Israel and Palestine

Articles from 1919 to the present comment on the establishment of Israel and the resentment of those it has displaced.

In recent days, the world has watched as Israel has pulled anguished Jewish settlers from communities in the Gaza strip to allow Palestinians to return to land that was once theirs. What this development portends for the future either of Israel or of Palestine is unclear; while some anticipate that Israel's gesture will help cultivate goodwill, others worry that it will be interpreted as a validation of terrorist violence. Over the years, The Atlantic has reported on many aspects of the spiritual-national project that is Israel, and on the resentment and hurt it has fostered among the Palestinians it displaced.
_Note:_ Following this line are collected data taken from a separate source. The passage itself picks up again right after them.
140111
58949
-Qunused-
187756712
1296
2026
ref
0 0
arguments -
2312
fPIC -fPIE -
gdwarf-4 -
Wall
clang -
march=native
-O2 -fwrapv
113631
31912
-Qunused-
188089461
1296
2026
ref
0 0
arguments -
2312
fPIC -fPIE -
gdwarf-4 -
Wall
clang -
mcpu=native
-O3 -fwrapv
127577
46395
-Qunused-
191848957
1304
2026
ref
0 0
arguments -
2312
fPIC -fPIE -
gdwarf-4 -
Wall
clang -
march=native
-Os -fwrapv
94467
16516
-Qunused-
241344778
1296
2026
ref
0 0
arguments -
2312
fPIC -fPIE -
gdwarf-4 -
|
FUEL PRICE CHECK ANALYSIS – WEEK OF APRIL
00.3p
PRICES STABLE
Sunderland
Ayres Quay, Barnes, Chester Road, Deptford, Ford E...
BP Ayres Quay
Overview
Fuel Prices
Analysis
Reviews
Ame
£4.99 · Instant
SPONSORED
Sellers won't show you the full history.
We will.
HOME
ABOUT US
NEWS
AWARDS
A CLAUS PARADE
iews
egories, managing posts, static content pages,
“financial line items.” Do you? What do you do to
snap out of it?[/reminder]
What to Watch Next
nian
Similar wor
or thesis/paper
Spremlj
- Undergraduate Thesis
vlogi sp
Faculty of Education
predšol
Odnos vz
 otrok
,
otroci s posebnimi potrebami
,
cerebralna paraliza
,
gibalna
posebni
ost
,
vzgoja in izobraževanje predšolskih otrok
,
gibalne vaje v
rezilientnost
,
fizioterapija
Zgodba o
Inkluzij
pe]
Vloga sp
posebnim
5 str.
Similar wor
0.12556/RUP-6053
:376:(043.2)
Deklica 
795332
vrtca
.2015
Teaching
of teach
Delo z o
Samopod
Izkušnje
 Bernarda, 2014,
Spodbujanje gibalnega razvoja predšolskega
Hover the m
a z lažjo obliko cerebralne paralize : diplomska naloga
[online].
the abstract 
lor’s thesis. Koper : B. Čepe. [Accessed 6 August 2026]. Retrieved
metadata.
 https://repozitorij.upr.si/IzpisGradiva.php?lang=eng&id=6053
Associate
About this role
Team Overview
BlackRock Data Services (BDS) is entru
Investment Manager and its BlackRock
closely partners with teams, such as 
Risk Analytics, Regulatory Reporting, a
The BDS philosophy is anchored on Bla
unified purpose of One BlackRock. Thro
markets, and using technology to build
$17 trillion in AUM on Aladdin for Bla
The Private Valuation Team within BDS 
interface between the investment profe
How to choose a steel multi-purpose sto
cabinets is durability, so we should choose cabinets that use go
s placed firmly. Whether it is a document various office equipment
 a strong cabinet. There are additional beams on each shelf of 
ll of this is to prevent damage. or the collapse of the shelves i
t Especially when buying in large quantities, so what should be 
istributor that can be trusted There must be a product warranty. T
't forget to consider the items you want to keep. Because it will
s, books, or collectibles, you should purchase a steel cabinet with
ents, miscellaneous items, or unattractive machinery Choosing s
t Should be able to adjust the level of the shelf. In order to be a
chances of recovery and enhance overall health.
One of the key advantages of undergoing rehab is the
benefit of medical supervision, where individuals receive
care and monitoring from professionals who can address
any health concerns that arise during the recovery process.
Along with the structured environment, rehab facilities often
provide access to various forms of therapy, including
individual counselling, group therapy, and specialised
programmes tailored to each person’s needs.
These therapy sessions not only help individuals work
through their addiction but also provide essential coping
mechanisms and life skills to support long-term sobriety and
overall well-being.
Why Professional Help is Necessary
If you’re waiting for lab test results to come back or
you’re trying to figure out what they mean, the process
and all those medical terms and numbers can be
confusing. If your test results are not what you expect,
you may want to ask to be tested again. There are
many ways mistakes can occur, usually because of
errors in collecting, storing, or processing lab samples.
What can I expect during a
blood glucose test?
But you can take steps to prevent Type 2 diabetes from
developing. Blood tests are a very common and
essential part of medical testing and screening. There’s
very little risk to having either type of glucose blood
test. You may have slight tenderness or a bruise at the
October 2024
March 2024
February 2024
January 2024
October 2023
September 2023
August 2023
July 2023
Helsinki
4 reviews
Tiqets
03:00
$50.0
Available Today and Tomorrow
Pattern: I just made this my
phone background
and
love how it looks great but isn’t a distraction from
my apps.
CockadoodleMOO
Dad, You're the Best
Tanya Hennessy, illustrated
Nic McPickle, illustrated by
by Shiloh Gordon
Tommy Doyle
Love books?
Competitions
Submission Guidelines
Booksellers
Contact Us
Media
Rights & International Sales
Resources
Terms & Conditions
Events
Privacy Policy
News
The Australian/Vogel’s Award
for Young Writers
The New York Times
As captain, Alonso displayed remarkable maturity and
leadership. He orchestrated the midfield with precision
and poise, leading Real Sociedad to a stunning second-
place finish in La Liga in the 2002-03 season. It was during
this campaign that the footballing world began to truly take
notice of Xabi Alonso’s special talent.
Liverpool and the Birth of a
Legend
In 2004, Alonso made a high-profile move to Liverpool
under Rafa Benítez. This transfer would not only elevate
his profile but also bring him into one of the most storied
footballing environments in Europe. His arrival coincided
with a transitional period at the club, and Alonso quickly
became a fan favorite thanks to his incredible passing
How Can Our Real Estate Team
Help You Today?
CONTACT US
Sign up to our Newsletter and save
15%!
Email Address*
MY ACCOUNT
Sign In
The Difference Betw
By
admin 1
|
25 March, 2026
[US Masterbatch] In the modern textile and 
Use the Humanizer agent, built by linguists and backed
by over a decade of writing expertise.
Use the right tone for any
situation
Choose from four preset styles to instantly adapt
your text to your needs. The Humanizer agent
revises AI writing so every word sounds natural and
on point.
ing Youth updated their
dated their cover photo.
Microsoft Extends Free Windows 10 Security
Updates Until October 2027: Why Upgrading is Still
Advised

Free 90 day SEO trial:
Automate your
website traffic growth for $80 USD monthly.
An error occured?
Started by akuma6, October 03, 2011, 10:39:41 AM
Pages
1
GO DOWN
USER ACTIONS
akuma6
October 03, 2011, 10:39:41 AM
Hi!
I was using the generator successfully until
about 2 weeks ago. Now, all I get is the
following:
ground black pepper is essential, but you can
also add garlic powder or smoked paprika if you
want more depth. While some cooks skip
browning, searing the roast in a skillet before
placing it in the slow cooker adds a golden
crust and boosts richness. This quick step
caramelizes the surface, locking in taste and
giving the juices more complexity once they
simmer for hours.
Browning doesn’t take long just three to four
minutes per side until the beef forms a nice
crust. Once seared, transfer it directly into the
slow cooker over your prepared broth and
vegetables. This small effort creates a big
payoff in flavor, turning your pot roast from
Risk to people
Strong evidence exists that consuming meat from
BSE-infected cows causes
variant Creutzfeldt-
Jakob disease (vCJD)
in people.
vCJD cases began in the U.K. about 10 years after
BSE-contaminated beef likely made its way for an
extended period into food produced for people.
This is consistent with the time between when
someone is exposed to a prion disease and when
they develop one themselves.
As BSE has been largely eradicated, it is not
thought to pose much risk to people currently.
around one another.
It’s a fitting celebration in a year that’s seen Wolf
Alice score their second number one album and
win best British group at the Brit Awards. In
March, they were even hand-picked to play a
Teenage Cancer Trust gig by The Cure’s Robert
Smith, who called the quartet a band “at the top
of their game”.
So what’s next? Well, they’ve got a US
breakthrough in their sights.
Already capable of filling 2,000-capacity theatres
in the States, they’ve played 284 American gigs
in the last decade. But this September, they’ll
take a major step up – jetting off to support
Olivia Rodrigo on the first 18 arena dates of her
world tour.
At this historic moment—as acreage in the hotly contested Holy Land changes hands once again—now seems an appropriate moment to revisit a selection of those articles.

In "A Jewish Palestine" (July 1919), H. Sacher explained the scriptural and historical basis of the Zionist impulse. "'With him who dwells outside Palestine it is as though God were not with him,'" he wrote, quoting from rabbinical works. "'To live in the land of Israel outweighs all the commands of the Torah.'" All of Judaism, Sacher claimed, is tied together by the "triple thread of God, the Jewish people, and the Jewish land."

Rabbi Milton Steinberg, in "The Creed of an American Zionist" (February 1945), argued for the formation of a Jewish commonwealth in Palestine. In the wake of the Holocaust, he asserted, the revitalization of Hebraic culture would require a safe haven "where the homeless Jews of the world shall have found rest; where the Jewish spirit shall have been reborn; whence shall flow to the Jewries of the Dispersion inspiration and the stuff on which it feeds."

"The Kingdom of the Spirit" (November 1961) by David Ben-Gurion, Israel's first prime minister, explained that, far more than a mere "national and political unit," Israel was to become a spiritual arena in which "a new way toward freedom, peace, justice, and equality, the advancement and redemption of humanity" would be "point[ed] out to the world."

In 1961, Martha Gellhorn traveled to the Middle East to spend time in Palestinian refugee camps, speaking at length with dispossessed Palestinians and gauging their mood. The depth of bitterness against Israel, she reported in "The Arabs of Palestine" (October 1961), was extreme. "The children are taught hate," she reported. "The garden of Eden stolen from them by murderers; their duty is to live for Return and Revenge."

In "Israel and the Arabs: The Myths that Block Peace" (January, 1969), the political scientist Charles Yost argued for the feasibility of Arab-Israeli peace. He suggested that if each side could only be persuaded to relinquish its cherished myths—the sense each had, for example, of its own innate superiority and divine right to control the Holy Land—then the conflict could be approached as a purely political, logistical matter, and a workable compromise could be devised. Should the two sides stubbornly refuse to listen to reason, he argued, then outside intervention on the part of the United Nations would be required to work out a compromise.

In "Why Israel Can't Take 'Bold Steps' for Peace" (October 1985) Irish statesman Conor Cruise O'Brien argued that hopes for rational solutions to the Middle Eastern conflict are unfounded. He suggested that the modern Western world's rationalism has led many to believe, wrongly, that a logical settlement is all that is required for the attainment of peace. "The Jewish claim to Jerusalem is not a matter of rational argument; nor is the Moslem claim; nor will the two claims be reconciled, or either side appeased, by arbitration."

In "Runaway Revolution" (June 1988), Ehud Ya'ari took a considered look at the Palestinian uprising—or intifada—in which Palestinians in the West Bank and Gaza protested the Jewish occupation by hurling stones, closing their shops and businesses, and erecting barricades against Jews. Most observers had assumed that the movement had been instigated by top leaders of the PLO. But in truth, Ya'ari suggested, signs indicated that it was in fact a grassroots development, growing out of the day-to-day "frustration, humiliation, and despair" of ordinary Palestinians living in occupied territory. After all, he pointed out, they face everything from "frequent and humiliating checks at roadblocks to cavalier treatment at work and discrimination in setting wages." And after spending all day working in Israel constructing nice homes for Jews, they return "home at night to sewage flowing in the streets between their wretched huts."

Most recently, in "Will Israel Live to 100?" (May 2005), Benjamin Schwarz warned of dim prospects for the state of Israel. He argued that recent reparations and efforts to establish some semblance of peace between Israel and Palestine will not, ultimately, ensure a satisfactory compromise. He wrote, "The very circumstances that have pushed both sides toward accommodation militate against it. Indeed, they point toward catastrophe." The demographic (and geographic) reality is, Schwarz argued, that Israel will probably not be able to hold onto its territory in the coming generations. "The century-long Palestinian-Zionist conflict is a story of two peoples, each with reasonable claims to the same piece of earth; and nearly every aspect of that story suggests that in the end—and to the detriment of those peoples, their region, and perhaps the entire world—their aspirations are not amenable to compromise."